──────── Record excerpts

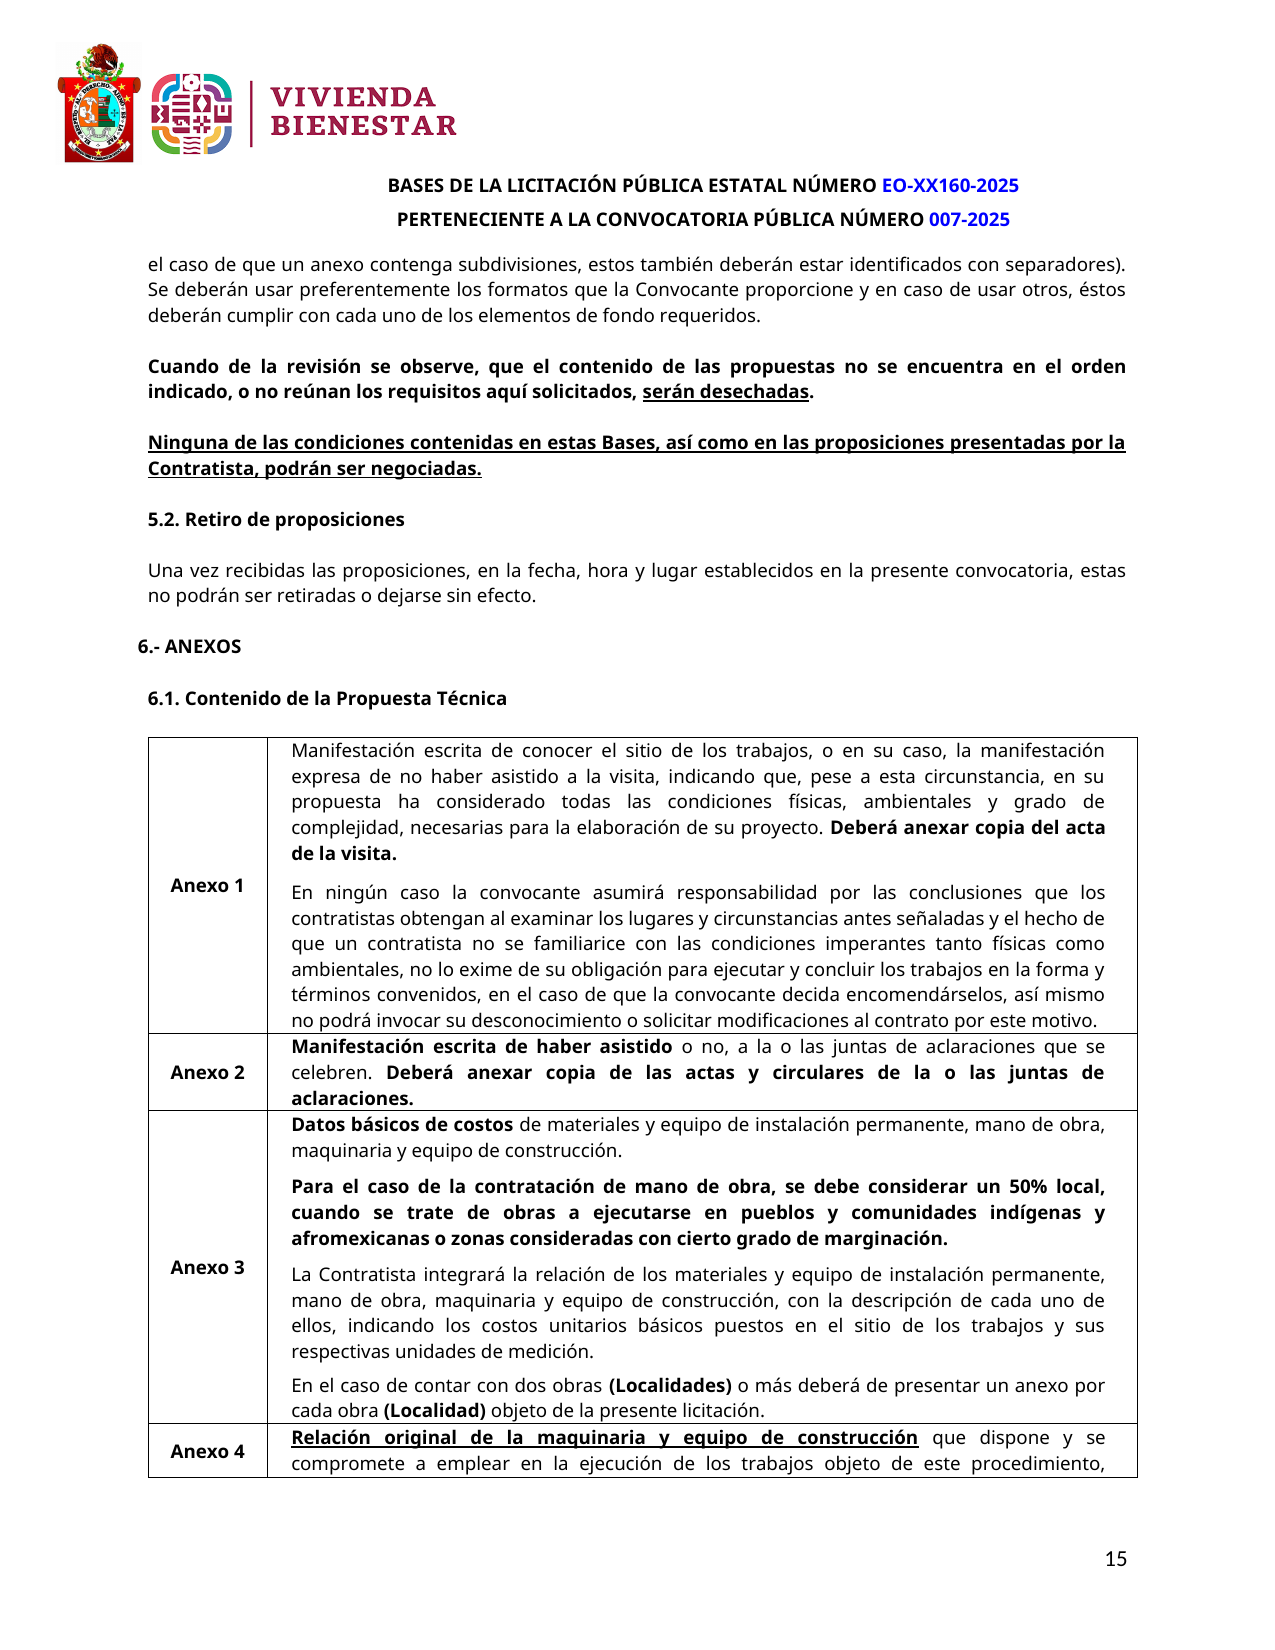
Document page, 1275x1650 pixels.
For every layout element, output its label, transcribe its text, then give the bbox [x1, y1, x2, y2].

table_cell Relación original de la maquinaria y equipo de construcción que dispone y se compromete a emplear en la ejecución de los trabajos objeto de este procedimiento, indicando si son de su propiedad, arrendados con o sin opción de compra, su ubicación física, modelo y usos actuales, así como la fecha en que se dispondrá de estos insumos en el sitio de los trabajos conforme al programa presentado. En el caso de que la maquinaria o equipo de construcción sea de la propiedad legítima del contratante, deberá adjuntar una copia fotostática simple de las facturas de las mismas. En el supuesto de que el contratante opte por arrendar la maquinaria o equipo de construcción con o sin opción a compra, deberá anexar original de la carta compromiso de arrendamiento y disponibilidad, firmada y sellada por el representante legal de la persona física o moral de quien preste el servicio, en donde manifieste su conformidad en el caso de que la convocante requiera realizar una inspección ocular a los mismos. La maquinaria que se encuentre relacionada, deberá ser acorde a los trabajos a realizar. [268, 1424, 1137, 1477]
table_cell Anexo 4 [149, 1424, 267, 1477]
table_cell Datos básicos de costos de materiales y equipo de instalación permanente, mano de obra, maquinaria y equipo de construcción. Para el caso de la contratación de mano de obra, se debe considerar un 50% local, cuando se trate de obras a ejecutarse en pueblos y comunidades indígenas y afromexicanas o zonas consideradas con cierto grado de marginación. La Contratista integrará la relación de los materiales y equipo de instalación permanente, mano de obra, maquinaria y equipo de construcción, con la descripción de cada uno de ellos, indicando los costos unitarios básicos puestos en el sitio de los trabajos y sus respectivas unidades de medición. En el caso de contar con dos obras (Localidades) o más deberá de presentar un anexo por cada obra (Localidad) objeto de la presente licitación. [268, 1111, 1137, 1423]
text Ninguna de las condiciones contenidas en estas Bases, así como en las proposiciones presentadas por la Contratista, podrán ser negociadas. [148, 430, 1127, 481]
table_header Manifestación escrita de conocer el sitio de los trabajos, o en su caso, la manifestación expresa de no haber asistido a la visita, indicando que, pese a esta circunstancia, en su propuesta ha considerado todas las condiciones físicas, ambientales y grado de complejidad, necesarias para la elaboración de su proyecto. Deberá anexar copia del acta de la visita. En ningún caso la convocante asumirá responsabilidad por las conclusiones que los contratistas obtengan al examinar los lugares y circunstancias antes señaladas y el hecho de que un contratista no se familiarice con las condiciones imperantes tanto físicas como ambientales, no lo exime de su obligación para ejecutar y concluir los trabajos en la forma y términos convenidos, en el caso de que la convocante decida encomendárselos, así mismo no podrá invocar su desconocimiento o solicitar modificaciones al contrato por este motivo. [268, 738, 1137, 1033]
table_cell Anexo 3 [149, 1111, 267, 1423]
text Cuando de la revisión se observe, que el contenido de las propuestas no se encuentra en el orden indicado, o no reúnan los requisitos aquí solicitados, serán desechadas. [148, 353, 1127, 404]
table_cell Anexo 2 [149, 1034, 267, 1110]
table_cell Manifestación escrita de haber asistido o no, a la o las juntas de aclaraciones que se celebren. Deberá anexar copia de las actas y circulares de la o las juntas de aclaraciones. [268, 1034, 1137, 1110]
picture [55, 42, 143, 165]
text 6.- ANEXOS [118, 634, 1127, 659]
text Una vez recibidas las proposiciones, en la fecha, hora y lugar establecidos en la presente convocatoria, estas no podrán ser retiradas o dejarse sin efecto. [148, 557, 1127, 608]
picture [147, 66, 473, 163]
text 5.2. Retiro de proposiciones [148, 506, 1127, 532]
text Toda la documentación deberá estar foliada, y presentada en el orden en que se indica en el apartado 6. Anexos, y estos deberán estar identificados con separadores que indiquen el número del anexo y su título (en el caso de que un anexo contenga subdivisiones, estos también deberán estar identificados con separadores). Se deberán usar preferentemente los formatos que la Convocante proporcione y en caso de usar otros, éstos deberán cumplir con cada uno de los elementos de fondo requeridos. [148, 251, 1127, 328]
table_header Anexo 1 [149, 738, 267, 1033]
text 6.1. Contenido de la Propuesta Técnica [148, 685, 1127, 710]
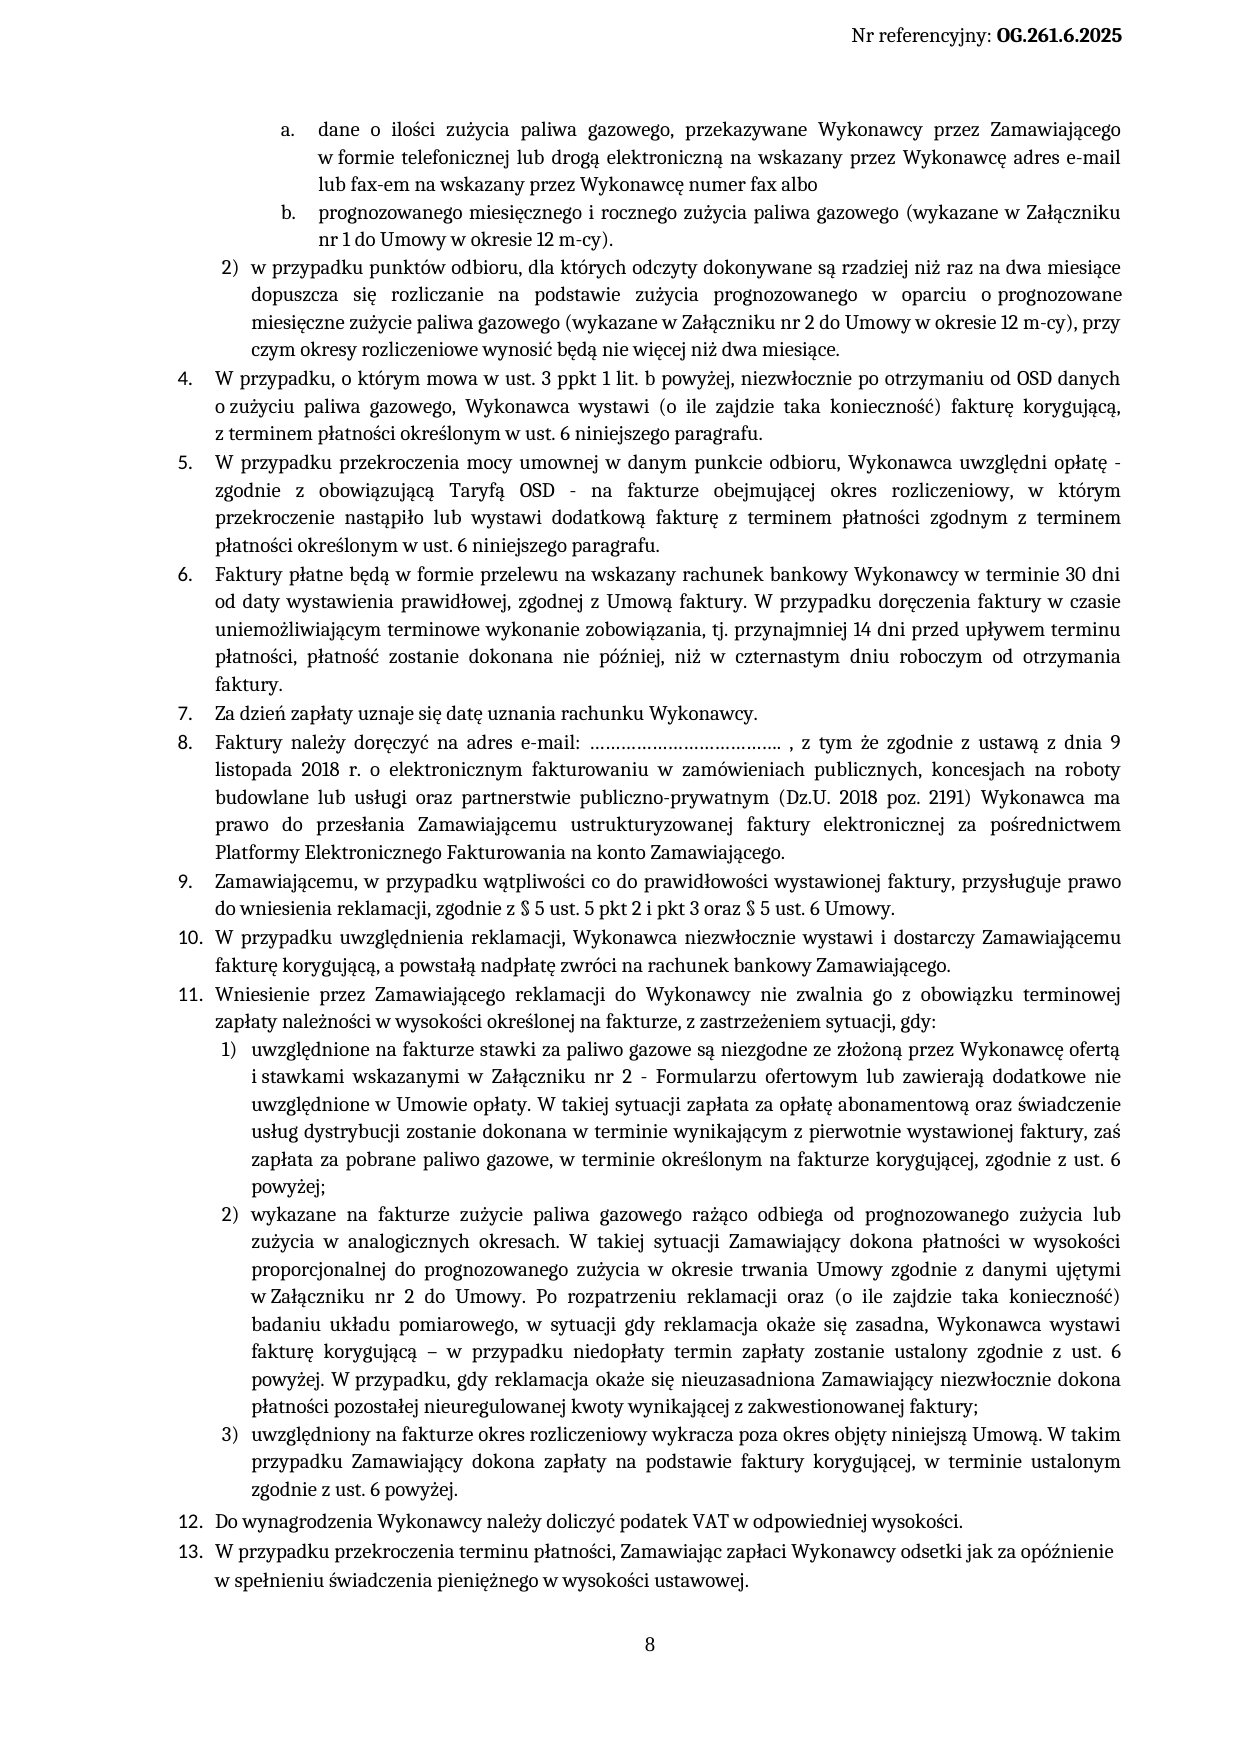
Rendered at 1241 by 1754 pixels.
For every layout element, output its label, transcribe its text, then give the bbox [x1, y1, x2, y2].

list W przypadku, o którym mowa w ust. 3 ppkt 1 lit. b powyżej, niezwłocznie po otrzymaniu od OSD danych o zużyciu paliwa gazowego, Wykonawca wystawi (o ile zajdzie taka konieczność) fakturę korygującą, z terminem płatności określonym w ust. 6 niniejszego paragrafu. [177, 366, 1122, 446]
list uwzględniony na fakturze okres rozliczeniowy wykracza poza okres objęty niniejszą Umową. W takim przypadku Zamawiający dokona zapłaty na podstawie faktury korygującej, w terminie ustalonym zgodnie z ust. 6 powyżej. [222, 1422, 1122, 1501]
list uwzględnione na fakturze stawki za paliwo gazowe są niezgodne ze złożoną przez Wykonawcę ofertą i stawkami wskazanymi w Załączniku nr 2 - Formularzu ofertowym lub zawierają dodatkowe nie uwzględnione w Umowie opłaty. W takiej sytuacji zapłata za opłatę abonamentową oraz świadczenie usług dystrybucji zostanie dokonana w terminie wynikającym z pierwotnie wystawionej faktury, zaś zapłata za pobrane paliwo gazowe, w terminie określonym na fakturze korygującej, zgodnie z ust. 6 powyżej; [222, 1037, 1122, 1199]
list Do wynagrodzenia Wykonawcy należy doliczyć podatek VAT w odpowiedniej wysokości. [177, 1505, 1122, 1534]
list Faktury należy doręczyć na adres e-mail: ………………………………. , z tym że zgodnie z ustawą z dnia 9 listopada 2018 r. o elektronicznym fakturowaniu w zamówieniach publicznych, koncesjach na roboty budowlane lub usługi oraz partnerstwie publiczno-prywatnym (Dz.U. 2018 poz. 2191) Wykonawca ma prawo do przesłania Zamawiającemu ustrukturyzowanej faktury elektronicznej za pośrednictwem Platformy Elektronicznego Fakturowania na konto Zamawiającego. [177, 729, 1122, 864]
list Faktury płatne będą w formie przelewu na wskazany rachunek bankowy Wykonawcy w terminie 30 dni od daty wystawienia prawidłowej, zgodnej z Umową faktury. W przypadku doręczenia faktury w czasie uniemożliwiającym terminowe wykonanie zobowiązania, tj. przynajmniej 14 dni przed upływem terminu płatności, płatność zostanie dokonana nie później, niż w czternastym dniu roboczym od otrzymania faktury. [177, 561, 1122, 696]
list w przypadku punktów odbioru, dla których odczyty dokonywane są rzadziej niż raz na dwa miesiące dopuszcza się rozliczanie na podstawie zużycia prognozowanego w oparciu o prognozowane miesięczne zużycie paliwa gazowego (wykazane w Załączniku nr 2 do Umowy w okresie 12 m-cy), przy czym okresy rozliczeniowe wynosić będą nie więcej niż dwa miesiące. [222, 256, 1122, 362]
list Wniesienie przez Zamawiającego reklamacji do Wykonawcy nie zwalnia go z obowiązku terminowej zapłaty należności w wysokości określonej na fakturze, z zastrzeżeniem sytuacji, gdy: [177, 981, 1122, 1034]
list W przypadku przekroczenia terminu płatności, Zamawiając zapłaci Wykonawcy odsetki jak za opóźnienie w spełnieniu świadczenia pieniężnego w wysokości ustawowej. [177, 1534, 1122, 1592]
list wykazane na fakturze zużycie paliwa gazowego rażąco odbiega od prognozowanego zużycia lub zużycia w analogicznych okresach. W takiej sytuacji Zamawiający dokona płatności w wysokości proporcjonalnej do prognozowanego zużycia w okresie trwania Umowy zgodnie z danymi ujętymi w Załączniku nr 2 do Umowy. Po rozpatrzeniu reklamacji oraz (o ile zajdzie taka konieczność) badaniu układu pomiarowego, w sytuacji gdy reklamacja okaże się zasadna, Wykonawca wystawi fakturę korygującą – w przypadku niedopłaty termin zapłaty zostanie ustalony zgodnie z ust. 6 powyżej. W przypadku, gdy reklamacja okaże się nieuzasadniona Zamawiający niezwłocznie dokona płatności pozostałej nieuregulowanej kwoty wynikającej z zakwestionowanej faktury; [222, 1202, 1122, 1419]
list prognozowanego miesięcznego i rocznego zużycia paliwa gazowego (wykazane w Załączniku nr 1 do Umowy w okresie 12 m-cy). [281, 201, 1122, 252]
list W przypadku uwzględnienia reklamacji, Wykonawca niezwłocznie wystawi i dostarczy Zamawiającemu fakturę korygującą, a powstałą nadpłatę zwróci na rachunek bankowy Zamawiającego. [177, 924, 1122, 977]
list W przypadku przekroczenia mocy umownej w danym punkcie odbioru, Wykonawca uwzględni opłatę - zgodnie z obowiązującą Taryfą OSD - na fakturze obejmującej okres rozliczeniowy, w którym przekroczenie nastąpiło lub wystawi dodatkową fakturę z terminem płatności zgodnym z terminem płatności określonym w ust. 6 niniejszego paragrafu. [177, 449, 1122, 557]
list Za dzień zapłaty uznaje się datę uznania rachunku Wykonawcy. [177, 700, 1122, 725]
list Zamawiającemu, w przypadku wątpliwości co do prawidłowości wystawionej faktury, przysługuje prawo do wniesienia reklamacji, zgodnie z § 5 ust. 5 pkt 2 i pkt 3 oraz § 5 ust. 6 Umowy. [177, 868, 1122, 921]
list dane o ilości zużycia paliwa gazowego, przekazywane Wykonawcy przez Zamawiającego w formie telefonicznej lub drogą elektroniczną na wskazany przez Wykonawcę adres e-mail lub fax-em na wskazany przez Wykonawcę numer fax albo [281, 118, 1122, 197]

────────────────

Your goal: Your answer should be each line from the preceding material in which the word "orden" occurs.

Your solution:
text Cuando de la revisión se observe, que el contenido de las propuestas no se encuentra en el orden indicado, o no reúnan los requisitos aquí solicitados, serán desechadas. [148, 353, 1127, 404]
text Toda la documentación deberá estar foliada, y presentada en el orden en que se indica en el apartado 6. Anexos, y estos deberán estar identificados con separadores que indiquen el número del anexo y su título (en el caso de que un anexo contenga subdivisiones, estos también deberán estar identificados con separadores). Se deberán usar preferentemente los formatos que la Convocante proporcione y en caso de usar otros, éstos deberán cumplir con cada uno de los elementos de fondo requeridos. [148, 251, 1127, 328]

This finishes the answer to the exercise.